Cardiac Rehab Rates Still Low in Medicare and VA Populations

The analysis shows some areas in the US, specifically the regions around Nebraska and South Dakota, are performing better than others.

Cardiac Rehab Rates Still Low in Medicare and VA Populations

Only about one in six Medicare patients and even fewer of those treated in Veterans Affairs hospitals who are eligible for cardiac rehabilitation services participate in such programs after discharge, a new study concludes. Patients in West North Central states like Nebraska and the Dakotas were found to have the highest rates of participation.

The rate of cardiac rehab among the Medicare population is even lower than it was in an analysis conducted 10 years prior, said the study’s lead author, Alexis Beatty, MD, MAS (VA Puget Sound Health Care System, Seattle, WA), in an interview with TCTMD.

“So, despite the fact that cardiac rehab has been included in hospital performance measures and professional society performance measures and guidelines, we’re still not seeing any improvement in participation overall,” she added.

South Dakota and Nebraska Lead the Way

Beatty’s study, published online January 5, 2018, ahead of print in Circulation, looked at data on 143,756 Medicare patients and 88,826 veterans in the VA system who were hospitalized for MI, PCI, or CABG. The rate of participation in cardiac rehab was 16.3% among the Medicare group and just 10.3% among the Veterans Affairs group. Some variation was seen by ethnicity, with white patients being more likely than black or Hispanic patients to attend rehab.

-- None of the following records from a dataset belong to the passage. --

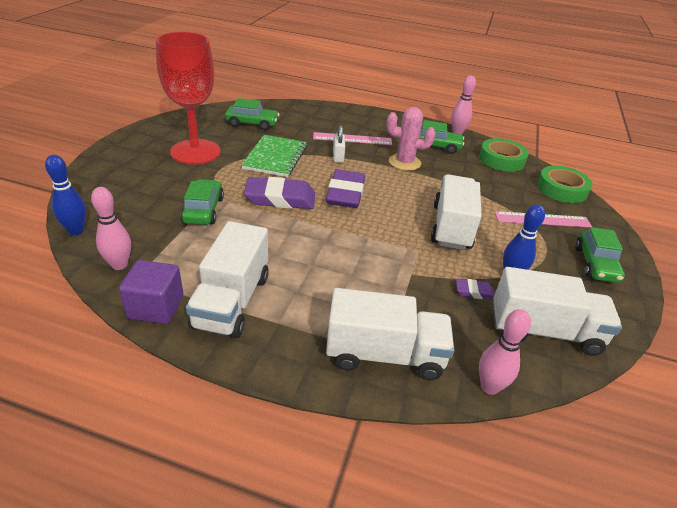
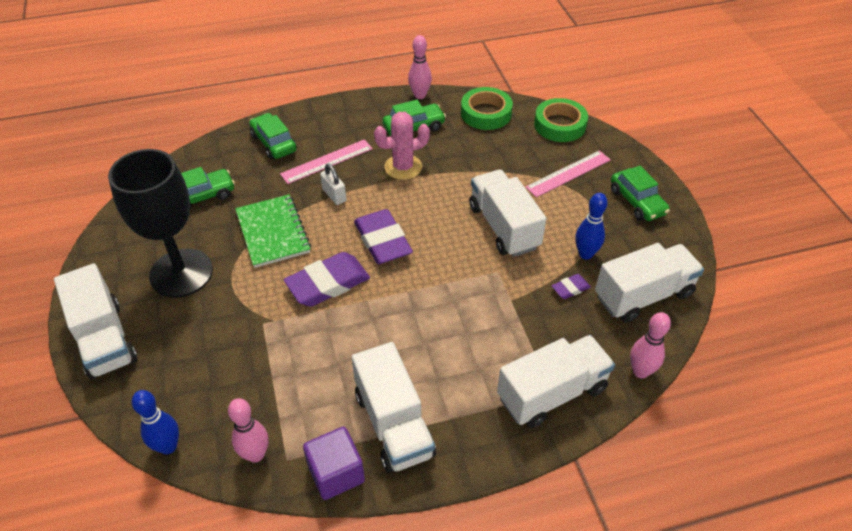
camera: 30 degrees left, 10 degrees up
red goblet [156,32,221,165] -> black goblet [108,149,213,298]
green car [181,179,224,225] -> green car moved to [249,113,297,160]
none -> white truck [54,263,137,380]

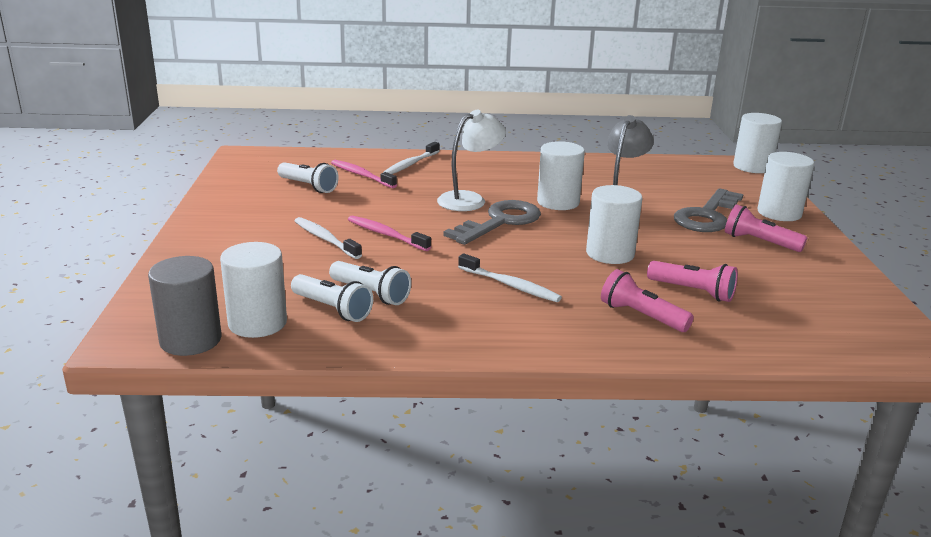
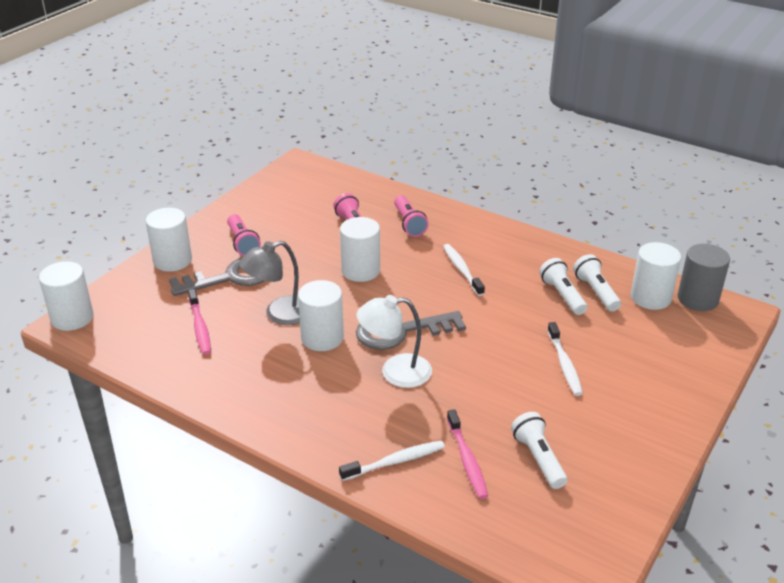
camera: 145 degrees left, 10 degrees up
pink toothbrush [348,215,431,251] -> pink toothbrush moved to [188,289,211,355]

Large, academically affiliated hospitals with on-site cardiac rehabilitation were the most likely to be in the higher quartiles of patient participation.

Looking regionally, Iowa, Nebraska, Kansas, North Dakota, Minnesota, South Dakota, and Missouri were the states with the highest overall participation rates. As a region—categorized as West North Central—those states had participation rates of 33.7% among Medicare patients and 16.6% among VA patients. Individually, South Dakota came out on top in the Medicare population, while among the VA group it was Nebraska in the top spot. The Mid Atlantic (New Jersey, New York, Pennsylvania), West South Central (Arkansas, Louisiana, Oklahoma, Texas), and Pacific (Alaska, California, Hawaii, Oregon, Washington) regions were the three lowest among both groups in participation.

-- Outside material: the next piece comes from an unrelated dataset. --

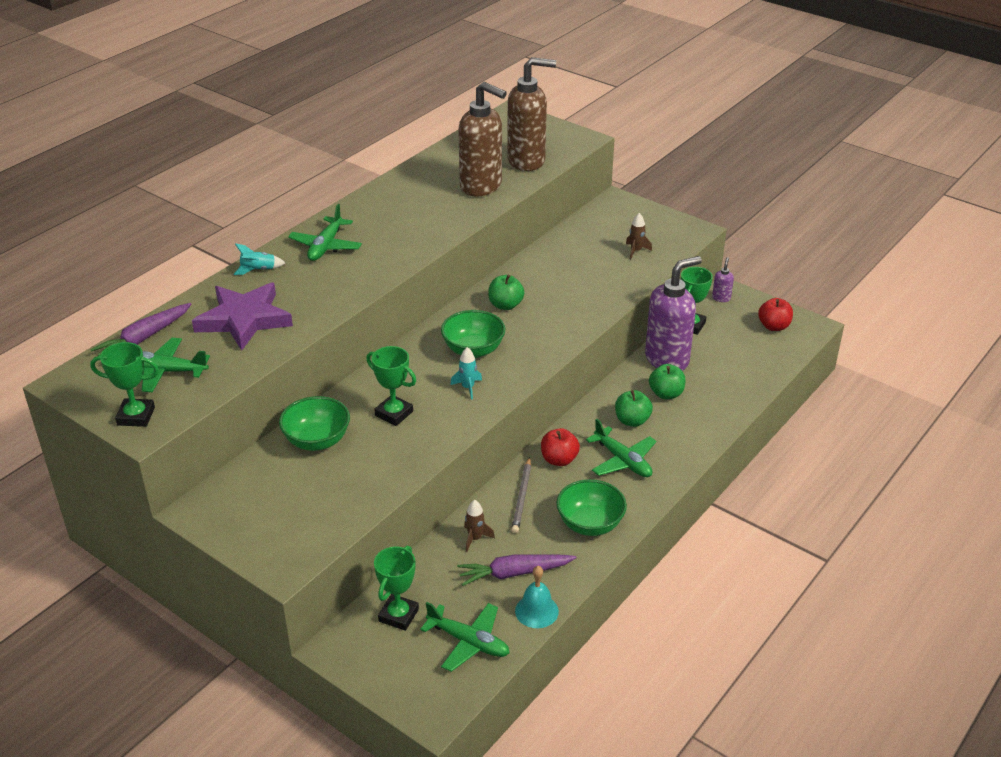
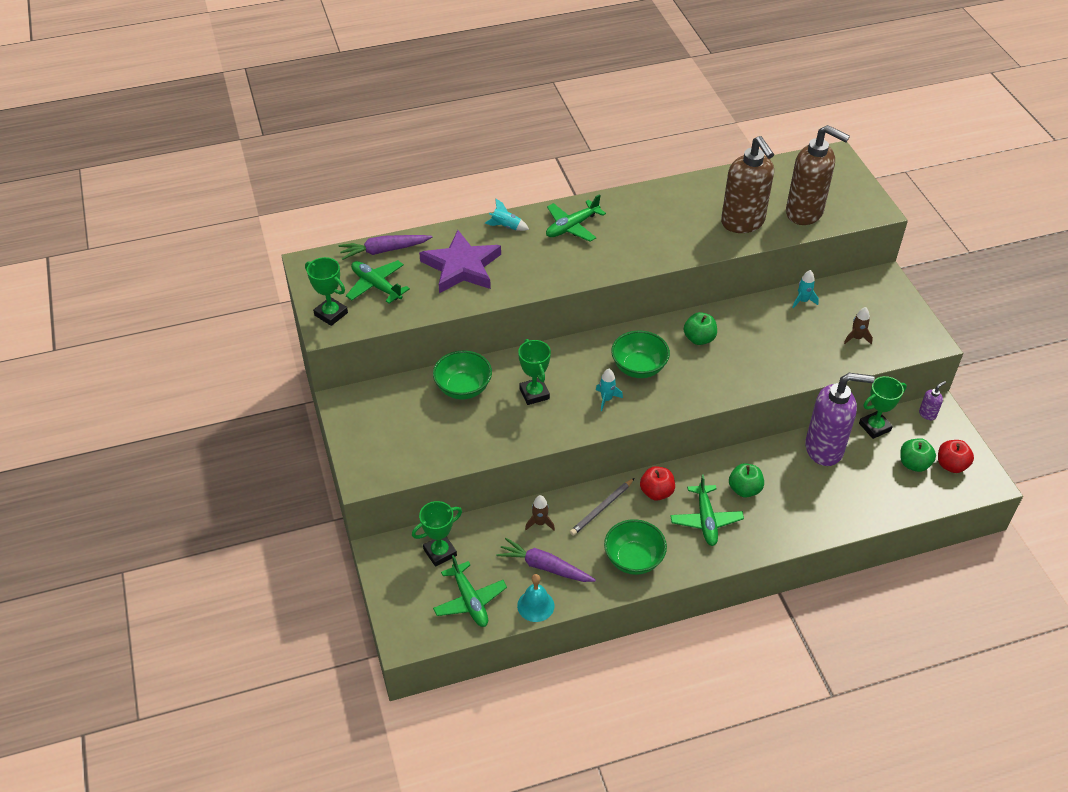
camera: 35 degrees right, 10 degrees up
green apple [649,364,686,399] -> green apple moved to [900,438,936,472]
none -> turquoise rocket [792,270,819,308]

The hope is that we can learn from the high-performing sites to improve performance at the low-performing sites. Krishna G. Aragam

“There are a few areas of the country that appear to be doing better than others at getting their patients to participate in cardiac rehab,” Beatty noted.

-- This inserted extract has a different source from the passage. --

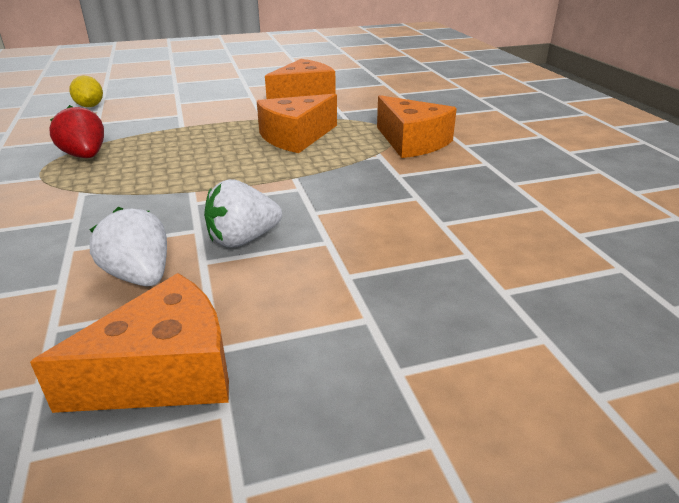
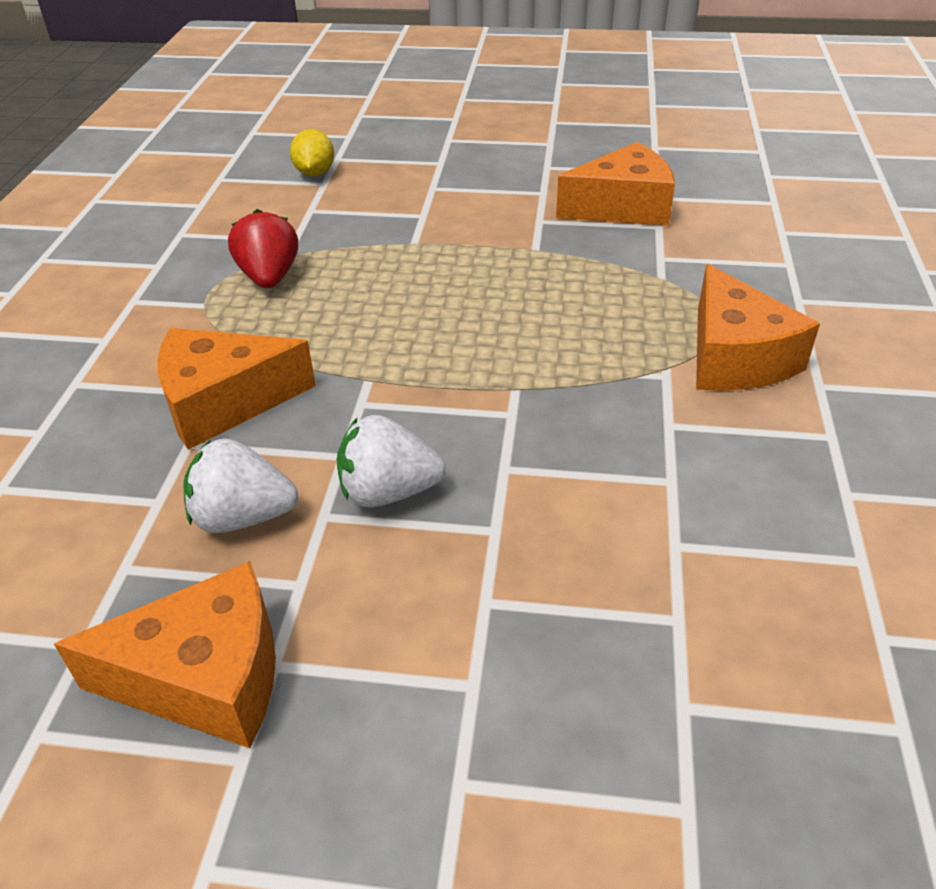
camera: 25 degrees right, 10 degrees up
white strawberry [89,207,167,286] -> white strawberry turned 75 degrees counterclockwise [184,439,298,533]
orange cheese [257,94,337,153] -> orange cheese moved to [158,328,316,450]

Answers to the big question of why and how they are doing that are elusive. While individual patient factors, hospital factors, and socioeconomic status each may play a small role in rehab patterns, Beatty said the overall conclusion of her group is that more research is needed to understand and even out the variability.

Learning From High Performers

Speaking with TCTMD, Krishna G. Aragam, MD (Massachusetts General Hospital, Boston), agreed, adding that the study provides “more weight” to the theory of regional trends in cardiac rehab, especially since it shows these trends are consistent in both the Medicare and VA populations.

“It tells us there is something there in terms of where you are potentially going to be engaging in cardiac rehab and how that might influence your likelihood to follow up after an event and participate in one or more sessions,” noted Aragam, who was not involved in the study. “The hope is that we can learn from the high-performing sites to improve performance at the low-performing sites.”

Both Beatty and Aragam said the regional variation could be influenced by referral patterns. “But, it could also be something more downstream like accessibility of the cardiac rehab sites and how easily you can get to one, or how many of them there are in your area,” Aragam added. “Trying to get at some of those details is a key next step to addressing disparities in care and performance.”

The issue is particularly relevant in light of efforts such as the Million Hearts Cardiac Rehabilitation Collaborative, which has set a goal of increasing cardiac rehab participation to 70%. In a recent paper, the group estimated that 25,000 lives could be saved and 180,000 hospitalizations prevented annually in the United States by achieving that goal.

“It’s about taking that deeper dive into not just particular hospitals that are doing well but [also researching] what is it about Nebraska, for instance, that confers a two-and-a-half-fold greater odds of participating in rehab? The goal is quite high and . . . we need to identify the barriers and address them,” Aragam said.

At the same time, alternatives may be needed to increase rehab participation in certain regions or certain patient populations. One example is mobile programs that potentially could be used for patients who can’t or won’t go to rehab on their own. “Some of these things may be things we can overcome, and then again some of them may not,” Aragam added.

  • Beatty reports research grant funding from the VA Virtual Specialty Care QUERI, John L. Locke Jr. Charitable Trust, and Alpha Phi Foundation for work related to cardiac rehabilitation.
  • Aragam reports no relevant conflicts of interest.